From yoga philosophy to conspiratorial thinking
Remski, the host of Conspirituality, noticed a number of yoga teachers flirting with QAnon during the early months of the pandemic. At first, he suspected it was a marketing ploy. With yoga studios around the country suddenly closed, teachers were forced to compete for the same online audience. But as the pandemic progressed, some teachers, like Guru Jagat, did not walk back their rhetoric.
Of course, many people practice yoga without believing in conspiracy theories. However, yoga philosophy and conspiratorial thinking have a lot in common, Remski said, making it easy to slide from the former into the latter.
In both circles, there is an emphasis on "doing your own research" and "finding your own truth." And many people who practice and teach yoga distrust Western medicine, preferring to find alternative solutions or try to let their body heal itself.
"The relativism around truth, which has so long been a part of wellness culture, really reared its head in the pandemic," said Natalia Petrzela, an author and historian at The New School. "This idea that 'truth is just in the eye of the beholder' is something which can feel kind of empowering when you're sitting in yoga class, but when it's the pandemic, and that kind of language is being deployed to kind of foment, like, vaccine denial or COVID denialism, it has the same power, because we're all steeped in this culture ... it can be used for real harm."

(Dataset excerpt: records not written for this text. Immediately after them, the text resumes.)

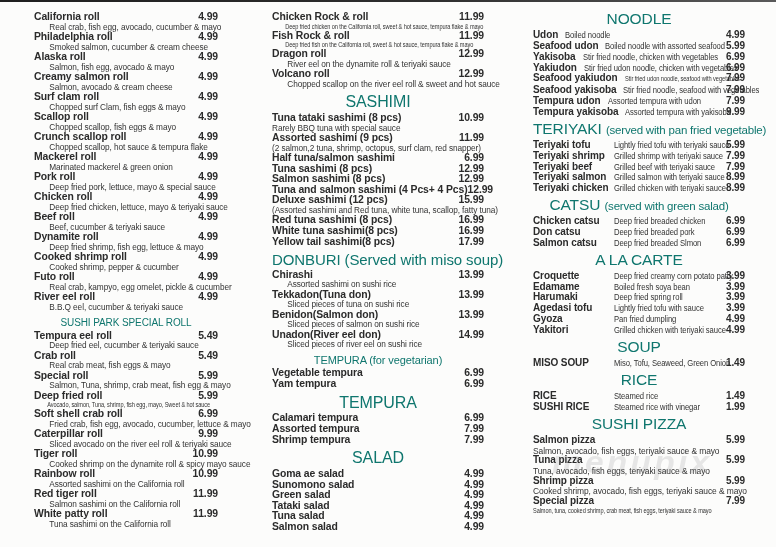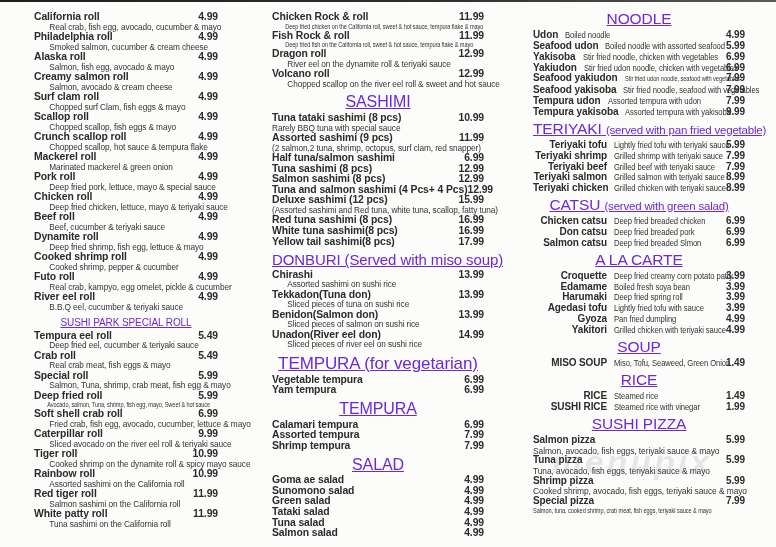--- a/index.html
+++ b/index.html
@@ -13,29 +13,29 @@
     position:absolute; top:0; left:0; width:776px; height:2px;
     background:linear-gradient(to right,#1f1f1f 0%,#2e2e2e 55%,#5a5a5a 100%);
   }
   .col{position:absolute; top:12px;}
   .col-left{left:34px; width:184px;}
   .col-middle{left:272px; width:212px;}
   .col-right{left:533px; width:212px; top:8px;}
 
   .section{margin:0;}
   .sec-title{
-    text-align:center; font-weight:normal; color:#6d28d9;
-    margin:7px 0 2px 0; line-height:1.05; white-space:nowrap;text-decoration:underline;
+    text-align:center; font-weight:normal; color:#0f766e;
+    margin:7px 0 2px 0; line-height:1.05; white-space:nowrap;
   }
   .col-left  .sec-title{font-size:10px; margin-top:6px;}
   .col-middle .sec-title{font-size:16px; margin-top:5px;}
   .col-right .sec-title{font-size:15.5px; margin-top:3px; margin-bottom:3px;}
   .sec-title.left{text-align:left; font-size:15px;}
   .sec-title .sub{font-size:11.5px; letter-spacing:-0.2px;}
-  .col-middle .sec-title.mid-small{font-size:17px;}
+  .col-middle .sec-title.mid-small{font-size:11px;}
 
   
   .row{display:flex; justify-content:space-between; align-items:flex-start; position:relative;}
   .iname{font-weight:bold; white-space:nowrap;}
   .price{white-space:nowrap; font-weight:bold;}
   .col-left  .row{font-size:10.4px; line-height:10.6px;}
   .col-middle .row{font-size:10.4px; line-height:10.6px;}
   .col-right .row{font-size:10px; line-height:10.8px;}
   .desc{
     padding-left:17px; white-space:nowrap; color:#333; font-weight:normal;
@@ -43,21 +43,21 @@
   }
   .col-left  .desc{font-size:9.2px; line-height:9.4px; transform:scaleX(0.9);}
   .col-middle .desc{font-size:9.2px; line-height:9.4px; transform:scaleX(0.9);}
   .col-right .desc{font-size:9.4px; line-height:9.6px; transform:scaleX(0.9);}
   .desc.noindent{padding-left:0;}
   .desc.small{font-size:7.2px; line-height:8px; transform:scaleX(0.78);}
 
   
   .irow{position:relative; padding-right:32px; display:flex; align-items:baseline;}
   .col-right .irow{font-size:10px; line-height:10.8px;}
-  .irow .iname{font-weight:bold;text-align:right;}
+  .irow .iname{font-weight:bold;}
   .irow .idesc{
     white-space:nowrap; color:#333; margin-left:7px;
     font-size:9px; transform:scaleX(0.85); transform-origin:0 50%;
   }
   .irow .idesc.small{font-size:7.6px; transform:scaleX(0.75);}
   .irow .price{position:absolute; right:0; top:0;}
   .sec-table .irow .iname{min-width:74px;}
 
   .watermark{
     position:absolute; left:552px; top:444px;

QAnon, in particular, may have a particular resonance for yoga practitioners, according to Ben Lorber, a researcher at Political Research Associates, a think tank that monitors right-wing movements, because both communities share the idea of a higher truth accessible to a select few.
The secret truth that QAnon followers believe is that the world is controlled by "the Deep State," an evil cabal of elites who worship Satan and sexually assault children. In yoga, it's more nuanced, but could include ideas like enlightenment or spiritual awakening.
One follower leaves, but others remain
Jaclyn Gelb stopped taking classes with Guru Jagat; she was angry with her former teacher.
"She was so intelligent. She had so much power," she said. "She could have done so much good."
But as Guru Jagat radicalized, she kept many of her followers.
Nancy Lucas is another one of Guru Jagat's long-time students who said she liked hearing what she called "every side of the story" in her class and on her podcast.
"I think she was giving people from all walks of life that opportunity to come there and speak and give their point of view," she said. "I do think she felt that the press was being biased, and I think I do too. I mean, if you're banning people's comments from Twitter and Facebook, we don't have an open forum for dialogue."
Guru Jagat's story came to a sudden, unexpected end on Aug. 1, 2021, when she died of a pulmonary embolism. She was 41.
Since her death, her yoga studio, the RA MA Institute, initiated an elaborate period of mourning, including two weeks of continuous chanting, a gong ceremony, and a 13-day-long "Mayan ceremony for clarity and direction."
Since then, Guru Jagat has become a saint-like figure to many of her followers.
In a YouTube tribute, student Angela Sumner described her this way: "Even if you think that she's a scam artist, even if you think she's a conspiracy theorist, you can't look at her eloquence and her teachings and deny that she is one of the greatest teachers that's ever lived during our time."